▶ **GIVEN RECORDS**:
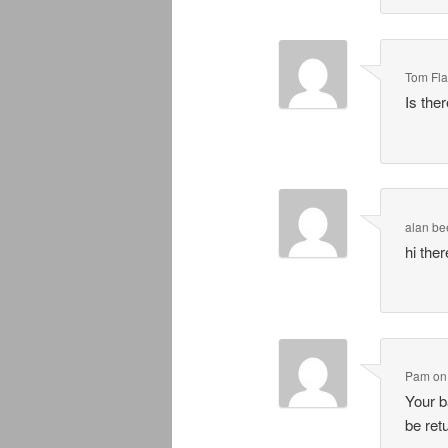
Tom Fl
Is the
alan be
hi the
Pam
o
Your b
be ret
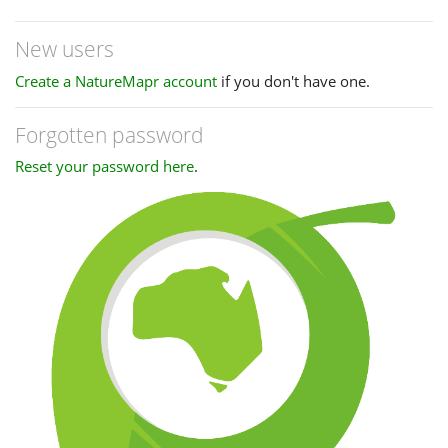
New users
Create a NatureMapr account
if you don't have one.
Forgotten password
Reset your password here
.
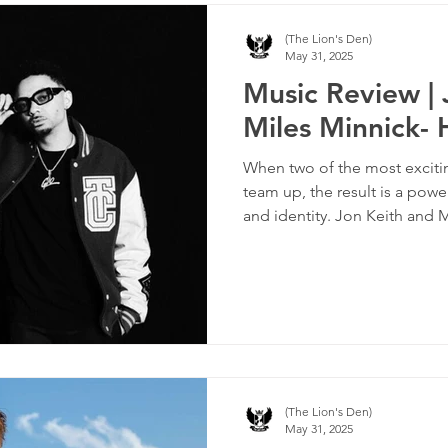
(The Lion's Den)
May 31, 2025
Music Review | 
Miles Minnick-
When two of the most excitin
team up, the result is a powe
and identity. Jon Keith and
together with the track “HIM
anthem that turns the spotli
it firmly on God.
(The Lion's Den)
May 31, 2025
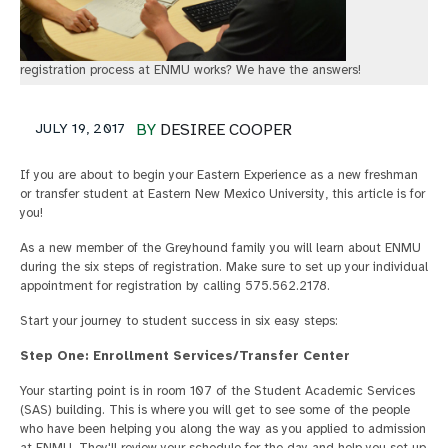
registration process at ENMU works? We have the answers!
JULY 19, 2017
BY
DESIREE COOPER
If you are about to begin your Eastern Experience as a new freshman
or transfer student at Eastern New Mexico University, this article is for
you!
As a new member of the Greyhound family you will learn about ENMU
during the six steps of registration. Make sure to set up your individual
appointment for registration by calling 575.562.2178.
Start your journey to student success in six easy steps:
Step One: Enrollment Services/Transfer Center
Your starting point is in room 107 of the Student Academic Services
(SAS) building. This is where you will get to see some of the people
who have been helping you along the way as you applied to admission
at ENMU. They'll review your schedule for the day and help you set up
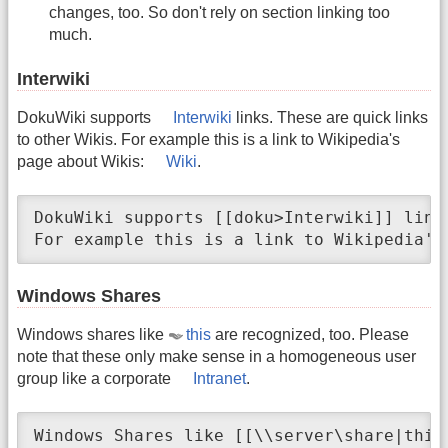
changes, too. So don't rely on section linking too
much.
Interwiki
DokuWiki supports
Interwiki
links. These are quick links
to other Wikis. For example this is a link to Wikipedia's
page about Wikis:
Wiki
.
DokuWiki supports [[doku>Interwiki]] link
For example this is a link to Wikipedia's
Windows Shares
Windows shares like
this
are recognized, too. Please
note that these only make sense in a homogeneous user
group like a corporate
Intranet
.
Windows Shares like [[\\server\share|this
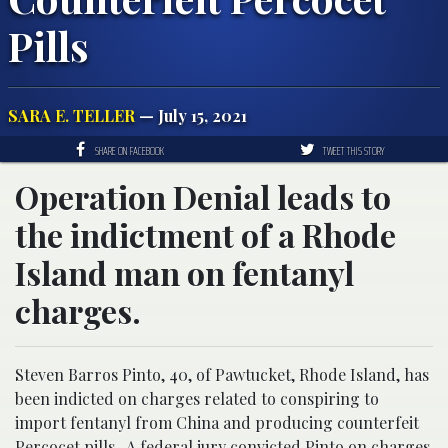
Pills
SARA E. TELLER
— July 15, 2021
SHARE ON FACEBOOK
TWEET THIS STORY
Operation Denial leads to
the indictment of a Rhode
Island man on fentanyl
charges.
Steven Barros Pinto, 40, of Pawtucket, Rhode Island, has
been indicted on charges related to conspiring to
import fentanyl from China and producing counterfeit
Percocet pills. A federal jury convicted Pinto on charges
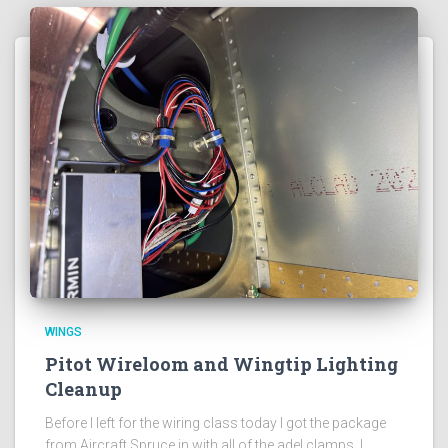
WINGS
Pitot Wireloom and Wingtip Lighting
Cleanup
Before I left for the wiring class today I got the package
from Aircraft Spruce in with all of the adel clamps. I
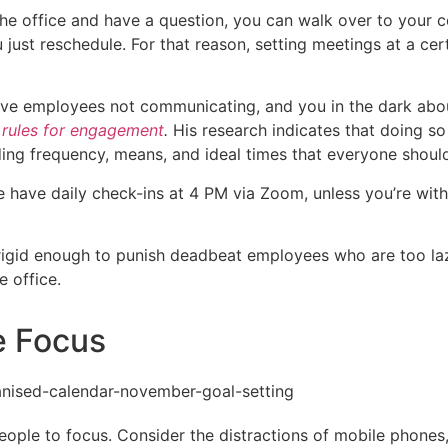
n the office and have a question, you can walk over to your
ust reschedule. For that reason, setting meetings at a cer
ave employees not communicating, and you in the dark about
r
rules for engagement
.
His research indicates that doing
arding frequency, means, and ideal times that everyone sho
have daily check-ins at 4 PM via Zoom, unless you’re with a
rigid enough to punish deadbeat employees who are too lazy
e office.
e Focus
people to focus. Consider the distractions of mobile phone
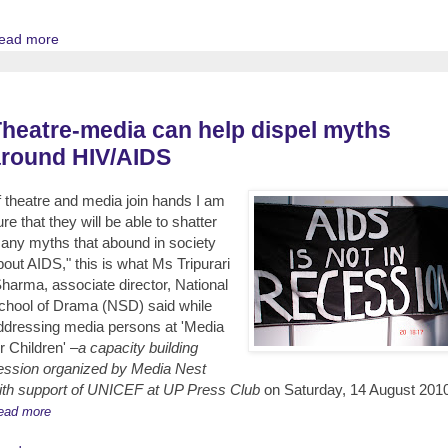
ead more
heatre-media can help dispel myths
around HIV/AIDS
If theatre and media join hands I am
ure that they will be able to shatter
any myths that abound in society
bout AIDS," this is what Ms Tripurari
harma, associate director, National
chool of Drama (NSD) said while
ddressing media persons at 'Media
r Children' –
a capacity building
ession organized by Media Nest
ith support of UNICEF at UP Press Club
on Saturday, 14 August 201
ead more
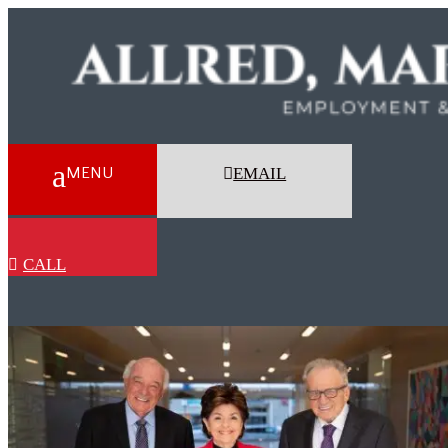
EMAIL
CALL

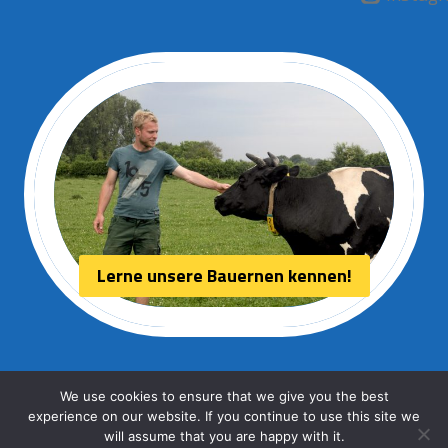
Lerne unsere Bauernen kennen!
We use cookies to ensure that we give you the best
experience on our website. If you continue to use this site we
© 2026 Aurora kaas
will assume that you are happy with it.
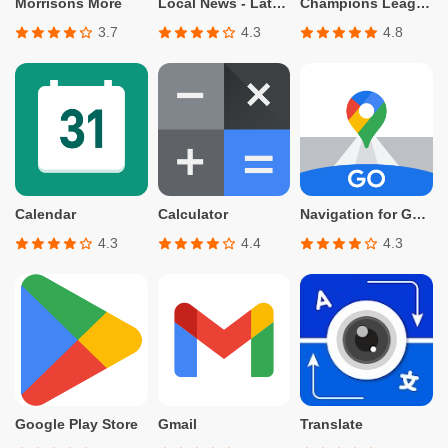
Morrisons More
Local News - Latest & Smart
Champions League Official
3.7
4.3
4.8
Calendar
Calculator
Navigation for Google Maps Go
4.3
4.4
4.3
Google Play Store
Gmail
Translate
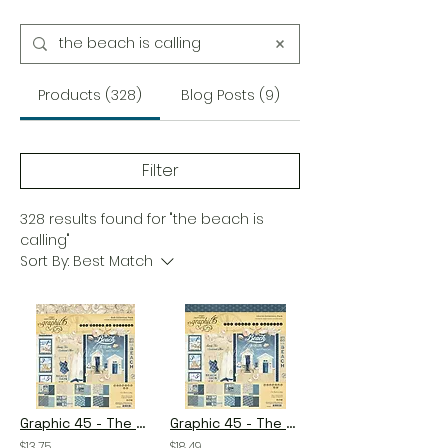
Products (328)
Blog Posts (9)
Filter
328 results found for "the beach is
calling"
Sort By:
Best Match
Graphic 45 - The Beach is Calling - 8×8 Collection Pack
Graphic 45 - The Beach is Calling - 12×12 Collection Pack
$13.75
$18.49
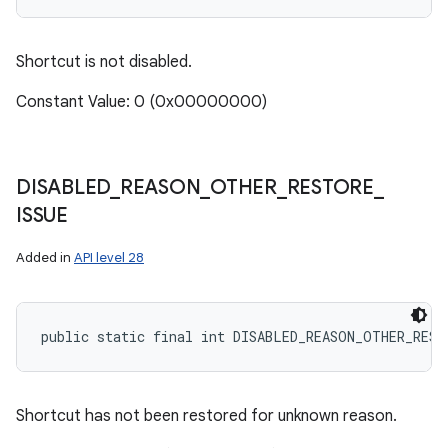
Shortcut is not disabled.
Constant Value: 0 (0x00000000)
DISABLED
_
REASON
_
OTHER
_
RESTORE
_
ISSUE
Added in
API level 28
public static final int DISABLED_REASON_OTHER_REST
Shortcut has not been restored for unknown reason.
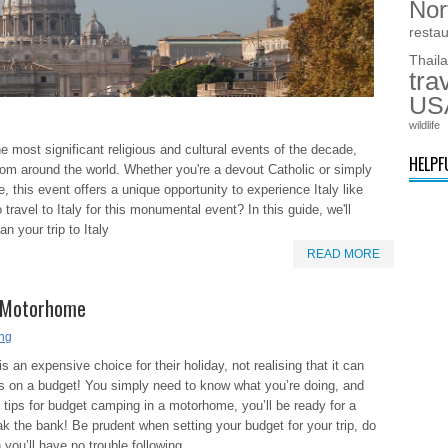
Nor
resta
Thail
tra
US
wildlife
e most significant religious and cultural events of the decade,
HELPF
from around the world. Whether you're a devout Catholic or simply
 this event offers a unique opportunity to experience Italy like
travel to Italy for this monumental event? In this guide, we'll
n your trip to Italy
READ MORE
a Motorhome
ing
 an expensive choice for their holiday, not realising that it can
es on a budget! You simply need to know what you’re doing, and
e tips for budget camping in a motorhome, you’ll be ready for a
ak the bank! Be prudent when setting your budget for your trip, do
you’ll have no trouble following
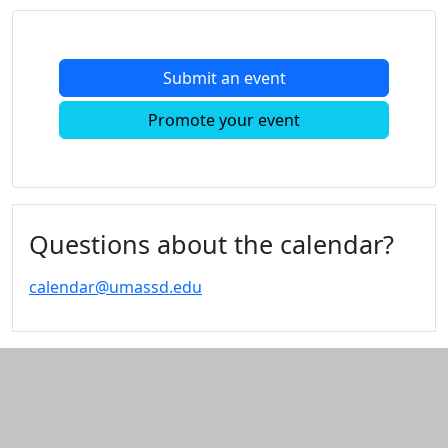
Submit an event
Promote your event
Questions about the calendar?
calendar@umassd.edu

▶ **WHAT THIS TASK INVOLVES**: The answer must be an exact restatement of all the records, with no pictures included.

▶ **SOLUTION TO THE EXERCISE**:
Tom Fl
Is the
alan be
hi the
Pam
o
Your b
be ret
New users
Create a NatureMapr account
if you don't have one.
Forgotten password
Reset your password here
.
(The Lion's Den)
May 31, 2025
Music Review | 
Miles Minnick-
When two of the most excitin
team up, the result is a powe
and identity. Jon Keith and
together with the track “HIM
anthem that turns the spotli
it firmly on God.
(The Lion's Den)
May 31, 2025
registration process at ENMU works? We have the answers!
JULY 19, 2017
BY
DESIREE COOPER
If you are about to begin your Eastern Experience as a new freshman
or transfer student at Eastern New Mexico University, this article is for
you!
As a new member of the Greyhound family you will learn about ENMU
during the six steps of registration. Make sure to set up your individual
appointment for registration by calling 575.562.2178.
Start your journey to student success in six easy steps:
Step One: Enrollment Services/Transfer Center
Your starting point is in room 107 of the Student Academic Services
(SAS) building. This is where you will get to see some of the people
who have been helping you along the way as you applied to admission
at ENMU. They'll review your schedule for the day and help you set up
changes, too. So don't rely on section linking too
much.
Interwiki
DokuWiki supports
Interwiki
links. These are quick links
to other Wikis. For example this is a link to Wikipedia's
page about Wikis:
Wiki
.
DokuWiki supports [[doku>Interwiki]] link
For example this is a link to Wikipedia's
Windows Shares
Windows shares like
this
are recognized, too. Please
note that these only make sense in a homogeneous user
group like a corporate
Intranet
.
Windows Shares like [[\\server\share|this
Pills
SARA E. TELLER
— July 15, 2021
SHARE ON FACEBOOK
TWEET THIS STORY
Operation Denial leads to
the indictment of a Rhode
Island man on fentanyl
charges.
Steven Barros Pinto, 40, of Pawtucket, Rhode Island, has
been indicted on charges related to conspiring to
import fentanyl from China and producing counterfeit
Percocet pills. A federal jury convicted Pinto on charges
WINGS
Pitot Wireloom and Wingtip Lighting
Cleanup
Before I left for the wiring class today I got the package
from Aircraft Spruce in with all of the adel clamps. I
n the office and have a question, you can walk over to your
ust reschedule. For that reason, setting meetings at a cer
ave employees not communicating, and you in the dark about
r
rules for engagement
.
His research indicates that doing
arding frequency, means, and ideal times that everyone sho
have daily check-ins at 4 PM via Zoom, unless you’re with a
rigid enough to punish deadbeat employees who are too lazy
e office.
e Focus
people to focus. Consider the distractions of mobile phone
ead more
heatre-media can help dispel myths
around HIV/AIDS
If theatre and media join hands I am
ure that they will be able to shatter
any myths that abound in society
bout AIDS," this is what Ms Tripurari
harma, associate director, National
chool of Drama (NSD) said while
ddressing media persons at 'Media
r Children' –
a capacity building
ession organized by Media Nest
ith support of UNICEF at UP Press Club
on Saturday, 14 August 201
ead more
EMAIL
CALL

Lerne unsere Bauernen kennen!
We use cookies to ensure that we give you the best
experience on our website. If you continue to use this site we
© 2026 Aurora kaas
will assume that you are happy with it.
Morrisons More
Local News - Latest & Smart
Champions League Official
3.7
4.3
4.8
Calendar
Calculator
Navigation for Google Maps Go
4.3
4.4
4.3
Google Play Store
Gmail
Translate
Products (328)
Blog Posts (9)
Filter
328 results found for "the beach is
calling"
Sort By:
Best Match
Graphic 45 - The Beach is Calling - 8×8 Collection Pack
Graphic 45 - The Beach is Calling - 12×12 Collection Pack
$13.75
$18.49
Shortcut is not disabled.
Constant Value: 0 (0x00000000)
DISABLED
_
REASON
_
OTHER
_
RESTORE
_
ISSUE
Added in
API level 28
public static final int DISABLED_REASON_OTHER_REST
Shortcut has not been restored for unknown reason.
Nor
resta
Thail
tra
US
wildlife
e most significant religious and cultural events of the decade,
HELPF
from around the world. Whether you're a devout Catholic or simply
 this event offers a unique opportunity to experience Italy like
travel to Italy for this monumental event? In this guide, we'll
n your trip to Italy
READ MORE
a Motorhome
ing
 an expensive choice for their holiday, not realising that it can
es on a budget! You simply need to know what you’re doing, and
e tips for budget camping in a motorhome, you’ll be ready for a
ak the bank! Be prudent when setting your budget for your trip, do
you’ll have no trouble following
Submit an event
Promote your event
Questions about the calendar?
calendar@umassd.edu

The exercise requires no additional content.